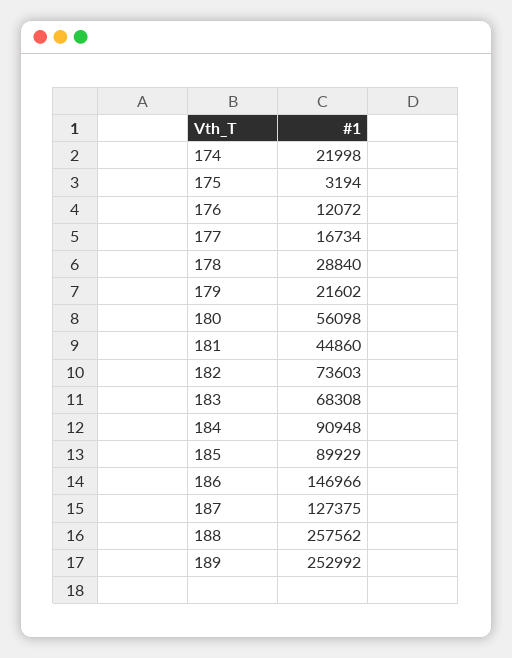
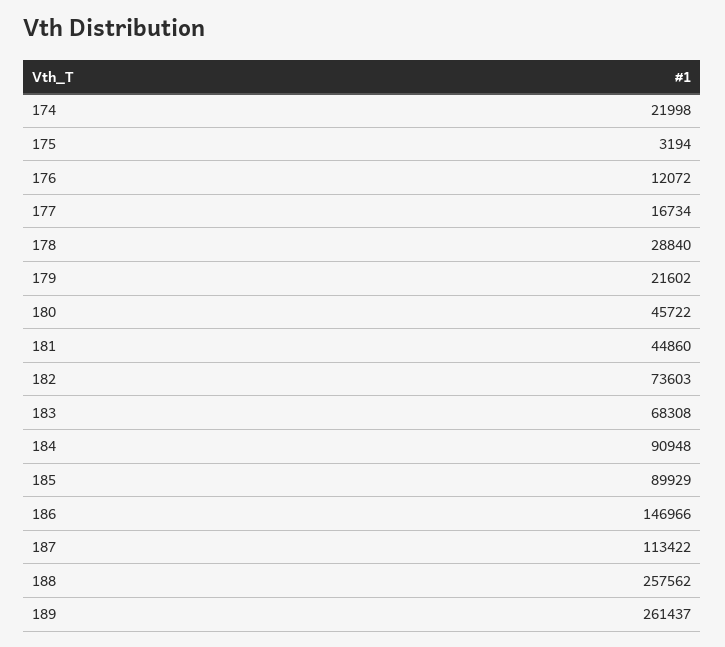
  {
    "174": 21998,
    "175": 3194,
    "176": 12072,
    "177": 16734,
    "178": 28840,
    "179": 21602,
-   "180": 56098,
+   "180": 45722,
    "181": 44860,
    "182": 73603,
    "183": 68308,
    "184": 90948,
    "185": 89929,
    "186": 146966,
-   "187": 127375,
+   "187": 113422,
    "188": 257562,
-   "189": 252992
+   "189": 261437
  }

Prompt -> Reproduce the data above in full, exactly as it is, with the pictures left out.

Result of this exercise ->
  {
    "174": 21998,
    "175": 3194,
    "176": 12072,
    "177": 16734,
    "178": 28840,
    "179": 21602,
-   "180": 56098,
+   "180": 45722,
    "181": 44860,
    "182": 73603,
    "183": 68308,
    "184": 90948,
    "185": 89929,
    "186": 146966,
-   "187": 127375,
+   "187": 113422,
    "188": 257562,
-   "189": 252992
+   "189": 261437
  }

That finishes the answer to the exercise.